= Peter Heller (writer) =

American author and kayaker

Peter Heller is an American author and kayaker.

==Early life and education==
Peter Heller grew up in New York. He attended high school in Vermont at The Putney School and received an undergraduate degree from Dartmouth College. He received his master's degree from the Iowa Writers' Workshop where he received a Michener-Copernicus Fellowship for his poetry.

==Career==
Heller has written for NPR, Men's Journal, and Outside Magazine.

==Personal life==
Heller currently lives in Denver, Colorado.

== Awards and honors ==
The Painter won the Reading the West Book Award and was a 2014 finalist for the Los Angeles Times Book Prize for Mystery/Thriller.
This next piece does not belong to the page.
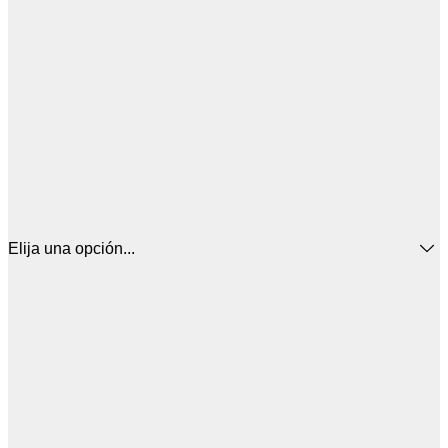
Elija una opción...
Kook: What Surfing Taught Me About Love, Life, and Catching the Perfect Wave won a National Outdoor Book Award in 2010.

==Bibliography==
- Set Free in China: Sojourns on the Edge (1992)
- Hell or High Water: Surviving Tibet’s Tsangpo River (2004)
- The Whale Warriors: The Battle at the Bottom of the World to Save the Planet's Largest Mammals (2007)
- Kook: What Surfing Taught Me About Love, Life, and Catching the Perfect Wave (2010)
- The Dog Stars (2012)
- The Painter (2014)
- Celine (2017)
- The Orchard (2019)
- The River (2019)
- The Guide (2021)
- The Last Ranger (2023)
- Burn (2024)

== Adaptations ==
A film adaptation of The Dog Stars, directed by Ridley Scott, was released on August 28, 2026.